Apesar das dificuldades e obstáculos, nunca devemos hesitar no nosso dever de trabalhar pela restauração da unidade cristã, conforme os ardentes desejos do coração de Cristo. A orientação do Concílio ecuménico é decisiva, e o seu chamamento para a conversão e a santidade de vida é ainda mais imperativo hoje do que era há 14 anos quando foi lançado o seguinte apelo: "Lembrem--se todos os fiéis que tanto melhor promoverão e realizarão mesmo a união dos cristãos, quanto mais se esforçarem por levar uma vida mais pura, de acordo com o Evangelho" (Unitatis Redintegratio, 7). A grande herança do Concílio foi resumida sucintamente por Paulo VI nas linhas finais do seu testamento, que eu proponho uma vez mais à piedosa meditação vossa e da Igreja inteira: "continue-se a obra de nos aproximarmos dos Irmãos separados, com muita compreensão, muita paciência e grande amor; mas sem nos afastarmos da verdadeira doutrina católica". Este trabalho delicado está acima das forças humanas; só o Espírito Santo o pode levar a efeito. Com amor intenso devemos pedir ao Pai: "venha a nós o Vosso Reino, seja feita a vossa vontade".
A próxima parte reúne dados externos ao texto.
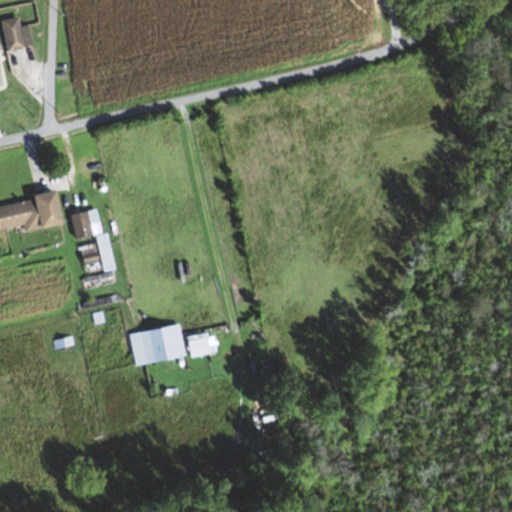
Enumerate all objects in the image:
road: (387, 22)
building: (13, 36)
road: (50, 65)
building: (3, 76)
road: (246, 84)
building: (26, 213)
building: (88, 234)
building: (193, 342)
building: (153, 346)
building: (265, 446)
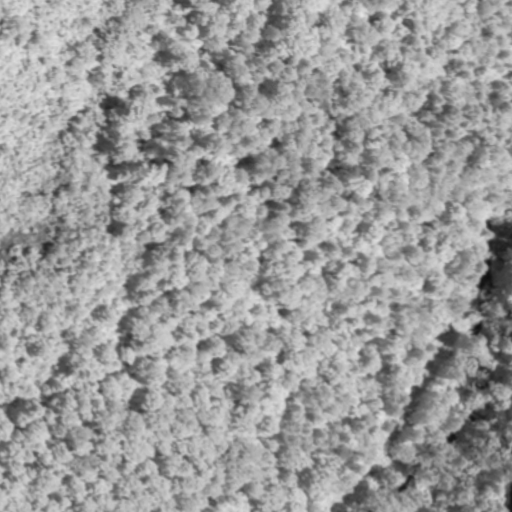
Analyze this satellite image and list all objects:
road: (509, 505)
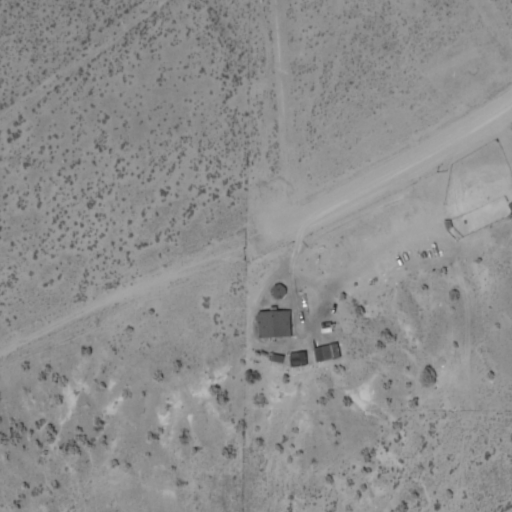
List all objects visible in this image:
road: (261, 238)
building: (275, 322)
building: (325, 351)
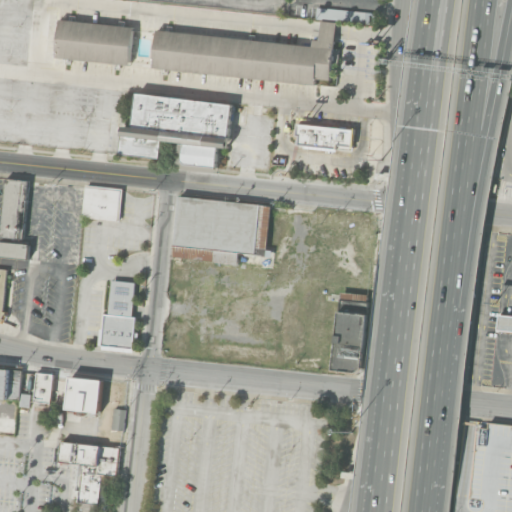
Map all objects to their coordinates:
road: (223, 0)
road: (247, 3)
road: (365, 3)
road: (144, 11)
building: (346, 14)
road: (328, 30)
road: (369, 33)
building: (94, 41)
building: (94, 41)
building: (250, 55)
building: (247, 56)
road: (357, 71)
road: (198, 91)
building: (74, 95)
building: (75, 95)
road: (30, 117)
road: (104, 126)
building: (178, 127)
building: (182, 127)
building: (326, 135)
building: (324, 136)
road: (252, 143)
road: (319, 156)
road: (508, 158)
road: (508, 179)
road: (255, 188)
road: (394, 195)
road: (502, 196)
traffic signals: (394, 201)
building: (103, 202)
building: (102, 203)
building: (16, 218)
building: (14, 220)
building: (221, 229)
building: (222, 229)
road: (453, 249)
road: (403, 255)
road: (468, 261)
road: (159, 273)
building: (3, 288)
building: (3, 290)
road: (481, 307)
building: (119, 316)
building: (121, 317)
building: (504, 322)
building: (504, 322)
building: (349, 331)
building: (351, 332)
traffic signals: (149, 367)
road: (187, 370)
building: (10, 382)
building: (13, 385)
building: (44, 386)
road: (509, 386)
building: (45, 387)
traffic signals: (377, 391)
building: (86, 393)
building: (84, 394)
road: (444, 398)
road: (471, 411)
road: (244, 415)
building: (119, 418)
building: (118, 419)
road: (140, 439)
road: (206, 442)
road: (239, 444)
road: (363, 446)
parking lot: (236, 454)
road: (172, 460)
road: (271, 465)
building: (91, 466)
building: (93, 466)
road: (304, 467)
parking lot: (484, 468)
building: (484, 468)
road: (326, 495)
road: (425, 505)
road: (348, 507)
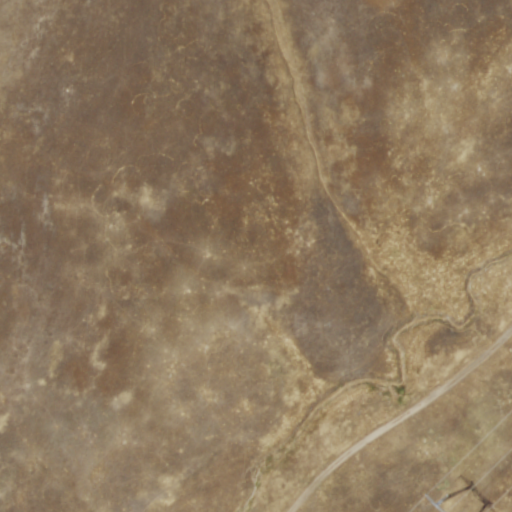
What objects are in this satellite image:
road: (400, 420)
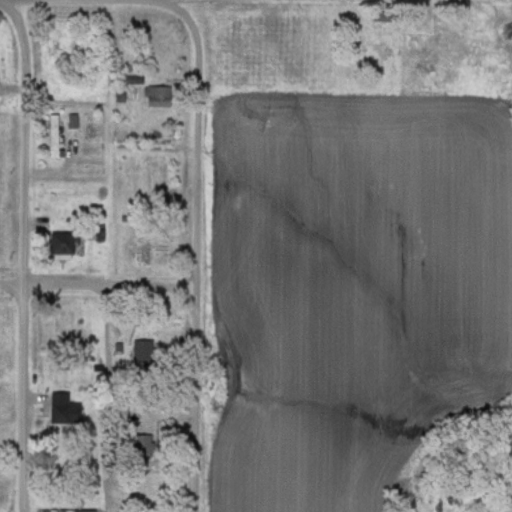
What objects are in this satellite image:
road: (135, 1)
building: (154, 96)
building: (52, 135)
building: (58, 244)
road: (27, 251)
road: (201, 262)
road: (100, 286)
crop: (353, 290)
building: (56, 328)
building: (139, 355)
road: (105, 399)
building: (62, 408)
building: (139, 446)
building: (405, 509)
building: (81, 510)
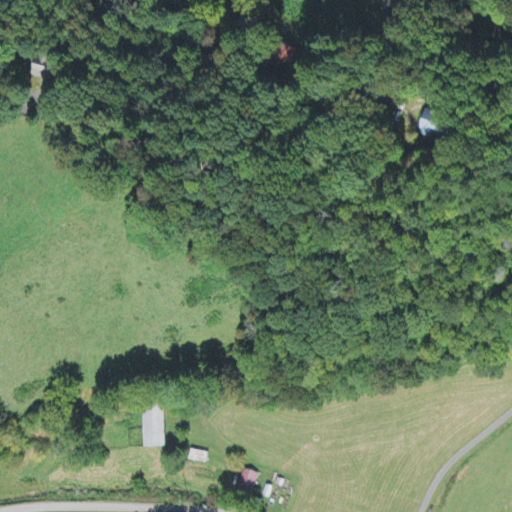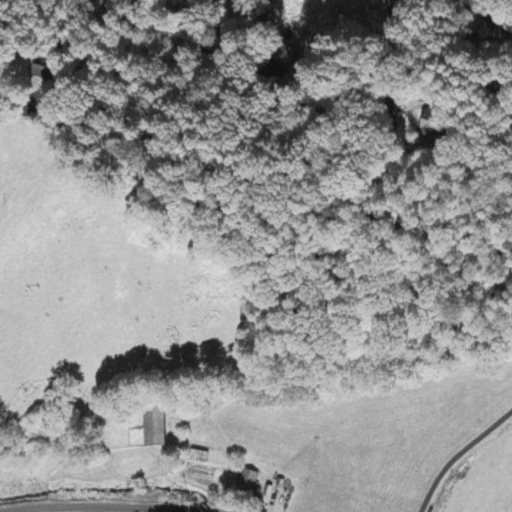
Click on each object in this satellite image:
building: (45, 70)
building: (433, 126)
road: (366, 152)
road: (387, 250)
building: (155, 429)
building: (199, 458)
building: (248, 484)
road: (98, 506)
road: (202, 510)
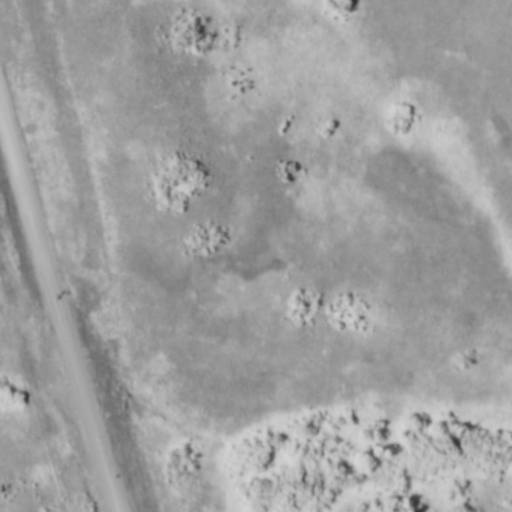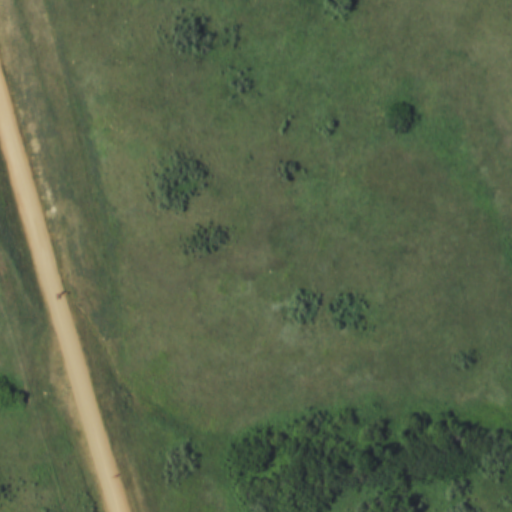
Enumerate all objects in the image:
road: (57, 307)
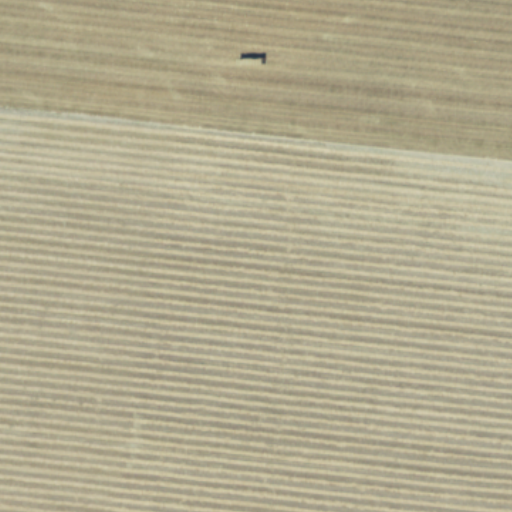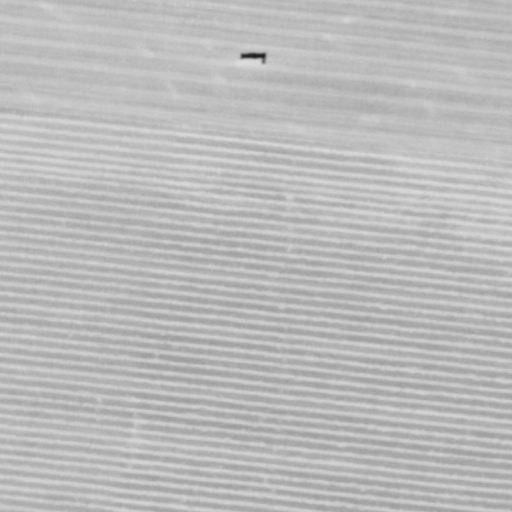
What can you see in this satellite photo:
crop: (255, 255)
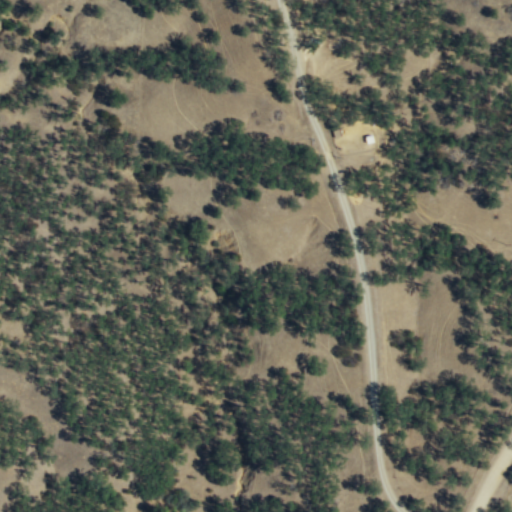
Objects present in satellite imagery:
road: (495, 481)
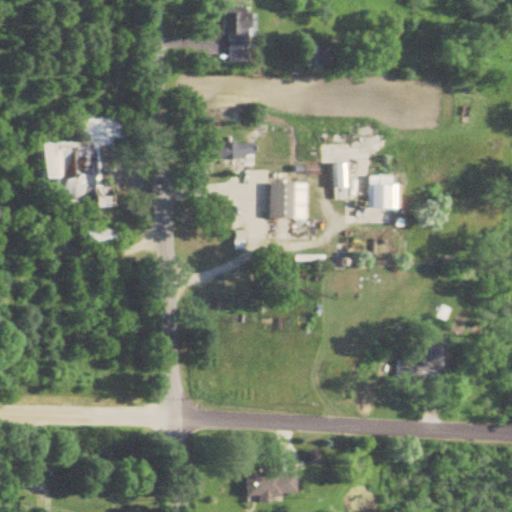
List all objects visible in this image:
building: (226, 33)
building: (315, 66)
building: (223, 151)
building: (73, 163)
building: (332, 176)
building: (375, 193)
building: (279, 202)
road: (102, 212)
road: (252, 225)
building: (92, 239)
road: (67, 248)
road: (163, 255)
building: (417, 364)
road: (85, 414)
road: (341, 427)
building: (262, 484)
Com estas reflexões, reitero a expressão do meu afecto em Cristo Jesus a todos os católicos e a todos os vossos compatriotas da Nova Zelândia. Especial amor dedico aos pobres, aos doentes e a todos os que sofrem. Envio uma especial saudação ao povo Maori, animando-o a manter-se forte na fé e fervoroso no amor.

A minha Bênção Apostólica a todos vós que estais em Cristo (1 Ped, 5, 14).